:: To do ::
Transcribe every line of text in each of the following items, keeping each line's wording, spelling, punctuation, and line breaks unchanged.
++++ Data records ++++
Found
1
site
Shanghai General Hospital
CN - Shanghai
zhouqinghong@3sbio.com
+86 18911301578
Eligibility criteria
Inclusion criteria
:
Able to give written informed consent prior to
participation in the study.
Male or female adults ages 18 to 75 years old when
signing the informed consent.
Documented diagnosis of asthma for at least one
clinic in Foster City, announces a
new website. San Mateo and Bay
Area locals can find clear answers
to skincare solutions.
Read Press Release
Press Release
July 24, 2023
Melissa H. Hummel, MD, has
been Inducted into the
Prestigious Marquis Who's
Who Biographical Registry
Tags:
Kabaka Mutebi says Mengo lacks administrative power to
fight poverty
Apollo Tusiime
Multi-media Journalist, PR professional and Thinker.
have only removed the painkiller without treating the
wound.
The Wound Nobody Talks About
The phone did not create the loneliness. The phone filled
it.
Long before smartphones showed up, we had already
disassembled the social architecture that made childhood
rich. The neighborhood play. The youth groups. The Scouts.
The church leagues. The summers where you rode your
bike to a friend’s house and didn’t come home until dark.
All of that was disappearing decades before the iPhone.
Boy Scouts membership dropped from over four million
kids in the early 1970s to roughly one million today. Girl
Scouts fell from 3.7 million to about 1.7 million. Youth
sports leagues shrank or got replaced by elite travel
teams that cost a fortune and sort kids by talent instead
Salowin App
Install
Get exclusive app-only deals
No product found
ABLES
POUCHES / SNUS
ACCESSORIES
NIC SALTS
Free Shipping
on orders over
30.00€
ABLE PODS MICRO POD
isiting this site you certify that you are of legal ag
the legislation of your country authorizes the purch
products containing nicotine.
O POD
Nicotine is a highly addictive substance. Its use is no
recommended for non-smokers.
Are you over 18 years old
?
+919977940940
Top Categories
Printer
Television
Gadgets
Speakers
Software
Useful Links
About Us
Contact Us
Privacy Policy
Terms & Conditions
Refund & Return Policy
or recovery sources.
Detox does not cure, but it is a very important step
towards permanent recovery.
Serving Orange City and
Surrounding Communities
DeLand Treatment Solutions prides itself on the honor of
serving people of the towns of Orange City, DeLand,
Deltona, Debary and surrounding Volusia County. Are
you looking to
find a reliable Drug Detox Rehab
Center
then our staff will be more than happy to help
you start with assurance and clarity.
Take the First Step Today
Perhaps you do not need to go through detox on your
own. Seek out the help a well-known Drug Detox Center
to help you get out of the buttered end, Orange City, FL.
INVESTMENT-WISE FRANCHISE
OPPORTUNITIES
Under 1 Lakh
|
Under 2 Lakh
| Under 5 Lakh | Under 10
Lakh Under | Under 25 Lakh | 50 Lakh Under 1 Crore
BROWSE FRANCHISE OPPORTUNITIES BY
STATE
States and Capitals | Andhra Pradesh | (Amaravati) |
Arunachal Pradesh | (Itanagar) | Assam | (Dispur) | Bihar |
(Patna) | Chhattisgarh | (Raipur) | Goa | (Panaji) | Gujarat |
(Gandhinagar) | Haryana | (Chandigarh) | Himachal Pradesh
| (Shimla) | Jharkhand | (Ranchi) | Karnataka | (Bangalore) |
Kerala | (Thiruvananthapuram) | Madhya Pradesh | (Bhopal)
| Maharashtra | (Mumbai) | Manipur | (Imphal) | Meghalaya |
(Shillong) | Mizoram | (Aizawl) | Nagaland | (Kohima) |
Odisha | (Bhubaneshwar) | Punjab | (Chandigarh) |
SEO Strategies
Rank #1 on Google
++++
:: Response below ::
Found
1
site
Shanghai General Hospital
CN - Shanghai
zhouqinghong@3sbio.com
+86 18911301578
Eligibility criteria
Inclusion criteria
:
Able to give written informed consent prior to
participation in the study.
Male or female adults ages 18 to 75 years old when
signing the informed consent.
Documented diagnosis of asthma for at least one
clinic in Foster City, announces a
new website. San Mateo and Bay
Area locals can find clear answers
to skincare solutions.
Read Press Release
Press Release
July 24, 2023
Melissa H. Hummel, MD, has
been Inducted into the
Prestigious Marquis Who's
Who Biographical Registry
Tags:
Kabaka Mutebi says Mengo lacks administrative power to
fight poverty
Apollo Tusiime
Multi-media Journalist, PR professional and Thinker.
have only removed the painkiller without treating the
wound.
The Wound Nobody Talks About
The phone did not create the loneliness. The phone filled
it.
Long before smartphones showed up, we had already
disassembled the social architecture that made childhood
rich. The neighborhood play. The youth groups. The Scouts.
The church leagues. The summers where you rode your
bike to a friend’s house and didn’t come home until dark.
All of that was disappearing decades before the iPhone.
Boy Scouts membership dropped from over four million
kids in the early 1970s to roughly one million today. Girl
Scouts fell from 3.7 million to about 1.7 million. Youth
sports leagues shrank or got replaced by elite travel
teams that cost a fortune and sort kids by talent instead
Salowin App
Install
Get exclusive app-only deals
No product found
ABLES
POUCHES / SNUS
ACCESSORIES
NIC SALTS
Free Shipping
on orders over
30.00€
ABLE PODS MICRO POD
isiting this site you certify that you are of legal ag
the legislation of your country authorizes the purch
products containing nicotine.
O POD
Nicotine is a highly addictive substance. Its use is no
recommended for non-smokers.
Are you over 18 years old
?
+919977940940
Top Categories
Printer
Television
Gadgets
Speakers
Software
Useful Links
About Us
Contact Us
Privacy Policy
Terms & Conditions
Refund & Return Policy
or recovery sources.
Detox does not cure, but it is a very important step
towards permanent recovery.
Serving Orange City and
Surrounding Communities
DeLand Treatment Solutions prides itself on the honor of
serving people of the towns of Orange City, DeLand,
Deltona, Debary and surrounding Volusia County. Are
you looking to
find a reliable Drug Detox Rehab
Center
then our staff will be more than happy to help
you start with assurance and clarity.
Take the First Step Today
Perhaps you do not need to go through detox on your
own. Seek out the help a well-known Drug Detox Center
to help you get out of the buttered end, Orange City, FL.
INVESTMENT-WISE FRANCHISE
OPPORTUNITIES
Under 1 Lakh
|
Under 2 Lakh
| Under 5 Lakh | Under 10
Lakh Under | Under 25 Lakh | 50 Lakh Under 1 Crore
BROWSE FRANCHISE OPPORTUNITIES BY
STATE
States and Capitals | Andhra Pradesh | (Amaravati) |
Arunachal Pradesh | (Itanagar) | Assam | (Dispur) | Bihar |
(Patna) | Chhattisgarh | (Raipur) | Goa | (Panaji) | Gujarat |
(Gandhinagar) | Haryana | (Chandigarh) | Himachal Pradesh
| (Shimla) | Jharkhand | (Ranchi) | Karnataka | (Bangalore) |
Kerala | (Thiruvananthapuram) | Madhya Pradesh | (Bhopal)
| Maharashtra | (Mumbai) | Manipur | (Imphal) | Meghalaya |
(Shillong) | Mizoram | (Aizawl) | Nagaland | (Kohima) |
Odisha | (Bhubaneshwar) | Punjab | (Chandigarh) |
SEO Strategies
Rank #1 on Google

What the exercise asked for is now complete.